I had the great pleasure of visiting Vail recently for the 2019 Burton US Open, and one of the highlights (seriously!) was the reliability of the Vail Village tram. Daily, myself and our filmer Ryan Trautwein found ourselves packed into the tram that dutifully carted us from our hotel to the ski resort and back. On one occasion, a family sat across from us. And a little girl that couldn’t have been older than five sat smiling holding her tiny ski boots and skis. A woman standing on the tram holding onto a hand loop, bracing for the tram’s lurching turns looked down at her and said, “When did you start skiing?”
The girl cracked a grin and said, “When I was one-years old.”
What followed was a conversation in which the woman standing explained she was a ski instructor and is always amazed when parents bring their kids that are hardly a year or two old on the hill. A new father myself, I can’t help but wonder how fearless these kids will be if they shred well into their teens.
I mention all of this because Reddit user u/LincolnHawk87 posted the video above online recently with the caption, “‘4-year-olds can’t snowboard’ they told my son in Kindergarten. He can answer with this video. #RidersRide.”
u/LincolnHawk87 sheds little additional detail on how his kid got to be so good, but what’s even more interesting is the debate that followed as snowboard instructors weighed in on the comments section, saying that very young children often lack the physical capability to snowboard and that while the video above is the exception, parents shouldn’t use it as inspiration to stick their four-year-old in a lesson.
“Snowboard instructor here,” said u/sinosKai. “The answer to why most infants shouldn’t/can’t snowboard is because most of them don’t have the muscle mass required in the ankles to angulate the board to turn and stop. And a young child’s head grows larger than the rest of the kids body shifting there (sic) center of gravity which relates to more falls and hitting there (sic) head when they learn that young. That’s said (sic) as seen in the videos there are exceptions to that. Most kids between 2-4 won’t be as good as that kid though.”
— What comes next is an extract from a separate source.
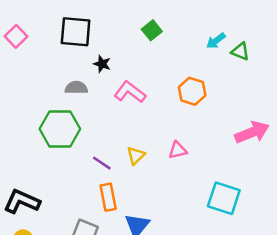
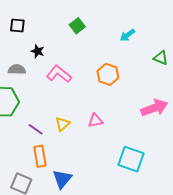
black square: (76, 32) -> (17, 25), size x0.6
green triangle: (240, 51) -> (161, 58), moved

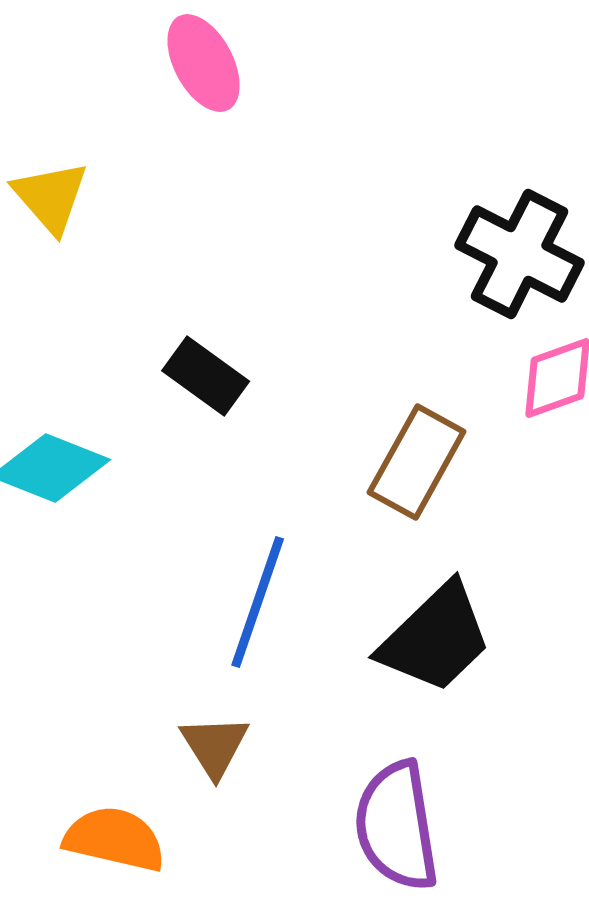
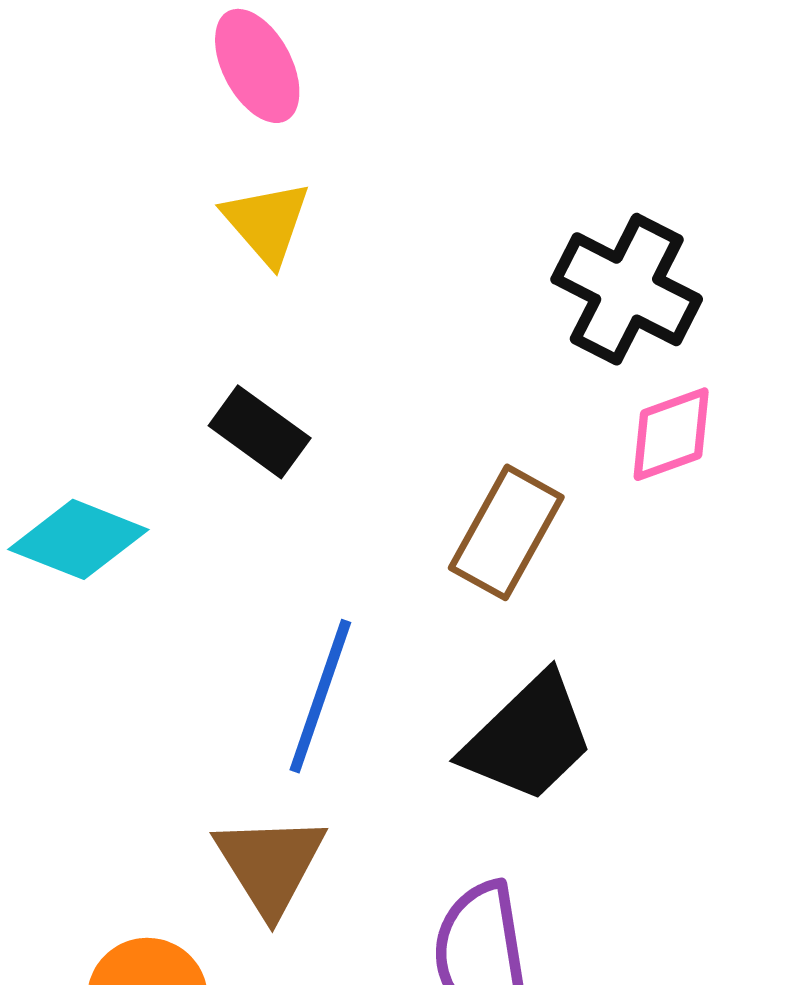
yellow triangle: (51, 197) -> (267, 223), moved
brown triangle: (215, 746) -> (270, 864), size x1.4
Numerous other commenters claiming to be snowboard instructors weighed in agreeing with u/sinosKai, some also pointing out that no instructor should ever turn a child away, but that parents should be realistic about the hours needed for young children to excel in snowboarding. Others added that skiing as a child is a better alternative for young children to start with, and that when they’re a bit older they could switch to snowboarding.
“Snowboard instructor here as well. I usually ask how many lessons the parents have planned on buying. Young snowboarders need lots and lots of instruction and most parents aren’t willing to pony up for four or five times the lessons,” wrote u/Sparkes.
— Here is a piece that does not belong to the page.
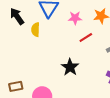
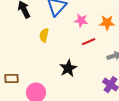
yellow semicircle: (36, 30) -> (44, 35), moved

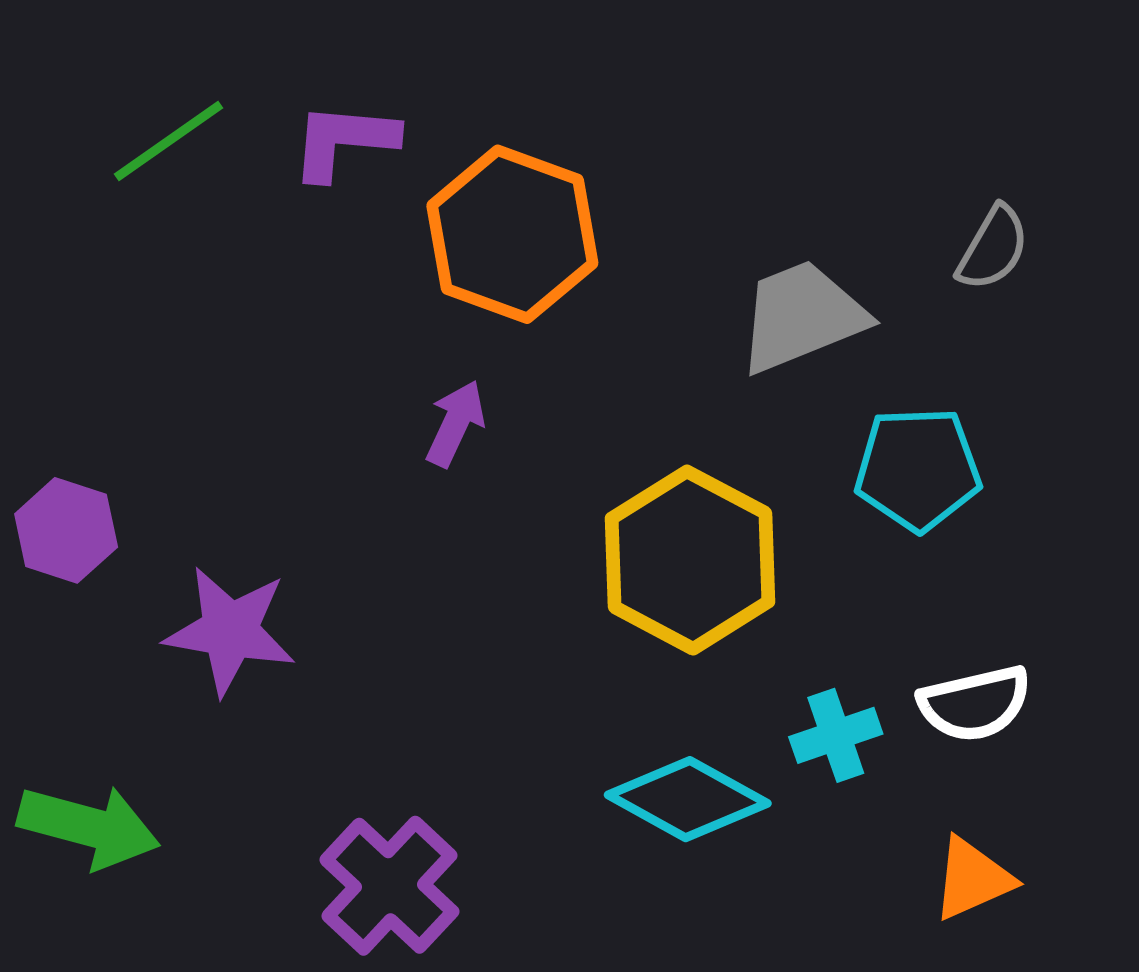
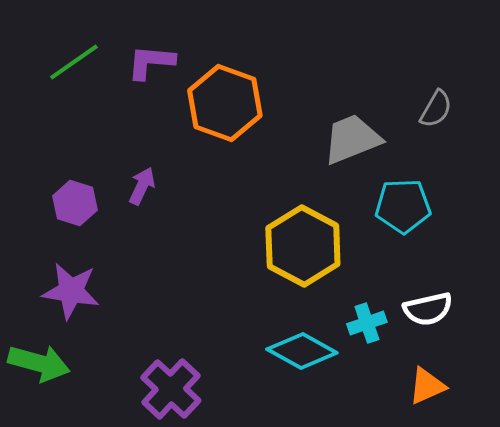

Another commenter, though, argued that while young kids haven’t fully developed physically to a level where they can be taught as in a normal lesson, that doesn’t mean they can’t take a lesson at a young age.
“Snowboard instructor as well,” wrote u/akraft96. “I’ve got my Children’s Specialist certification and we literally talk about how to teach kids that are as young as 2 or 3. You’re not wrong about the ankles and head, but that’s why you teach them differently. The movements you expect from a child are totally different, but still effective and they can still snowboard. My resort has a whole program for kids ages 3-6.”
The lesson to be learned is there’s definitely debate about how early you can (and should) start a child on a snowboard, so if you’re keen to turn little Timmy into a shredder do your homework. Oh, and this kid above rips.